Isabel was a young widow, only 30 years old. She had proven childbearing ability and the ability to bear healthy sons; as evidenced by her six young children, three of whom were sons. These were most likely the reasons for both the proposal of marriage from Richard, 1st Earl of Cornwall, and Isabel's acceptance of it, despite the fact that her husband had been dead for only five months. The two were married on 30 March 1231 at Fawley Church, much to the displeasure of Richard's brother King Henry, who had been arranging a more advantageous match for Richard. Isabel and Richard got along well enough, though Richard had a reputation as a womanizer and is known to have had mistresses during the marriage. They were the parents of four children, three of whom died in the cradle.
- John of Cornwall (31 January 1232 – 22 September 1233), born and died at Marlow, Buckinghamshire, buried at Reading Abbey
- Isabella of Cornwall (9 September 1233 – 10 October 1234), born and died at Marlow, Buckinghamshire, buried at Reading Abbey
- Henry of Almain (2 November 1235 – 13 March 1271), murdered by his cousins Guy and Simon de Montfort, buried at Hailes Abbey.
- Nicholas of Cornwall (b. & d. 17 January 1240 Berkhamsted Castle), died shortly after birth, buried at Beaulieu Abbey with his mother

==Death and burial==

Isabel died of liver failure, contracted while in childbirth, on 17 January 1240, at Berkhamsted Castle. She was 39 years old.

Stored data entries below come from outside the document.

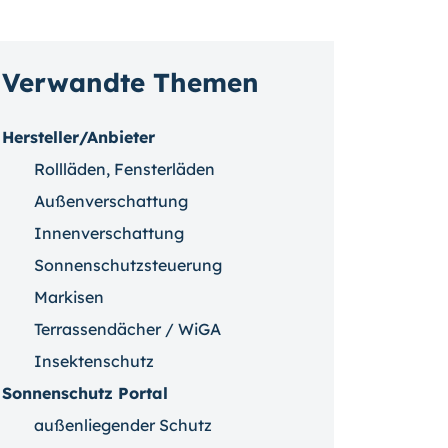
Verwandte Themen
Hersteller/Anbieter
Rollläden, Fensterläden
Außenverschattung
Innenverschattung
Sonnenschutzsteuerung
Markisen
Terrassendächer / WiGA
Insektenschutz
Sonnenschutz Portal
außenliegender Schutz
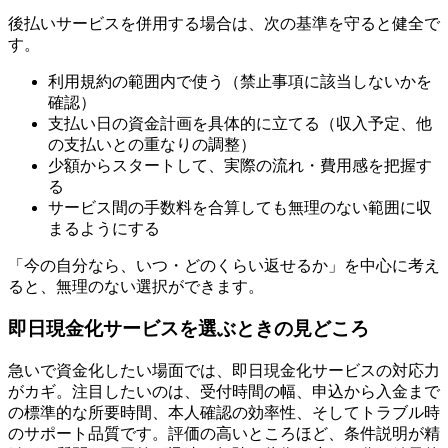
後払いサービスを併用する場合は、次の基準を守ると健全で
す。
利用規約の範囲内で使う（禁止事項に該当しないかを
確認）
支払い日の資金計画を具体的に立てる（収入予定、他
の支払いとの重なりの調整）
少額からスタートして、実際の流れ・費用感を把握す
る
サービス間の手数料を合算しても無理のない範囲に収
まるようにする
「今の自分なら、いつ・どのくらい返せるか」を中心に考え
ると、無理のない選択ができます。
即日現金化サービスを選ぶときの見どころ
急いで資金化したい場面では、即日現金化サービスの対応力
がカギ。注目したいのは、受付時間の幅、申込から入金まで
の標準的な所要時間、本人確認の効率性、そしてトラブル時
のサポート品質です。評価の高いところほど、条件説明が精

When Isabel was dying she asked to be buried next to her first husband at Tewkesbury Abbey, but Richard had her interred at Beaulieu Abbey, with her infant son, instead. As a pious gesture, however, he sent her heart to Tewkesbury.

==Media==
- Isabel and her husband Richard appear as characters in Virginia Henley's historical novels, The Marriage Prize and The Dragon and the Jewel.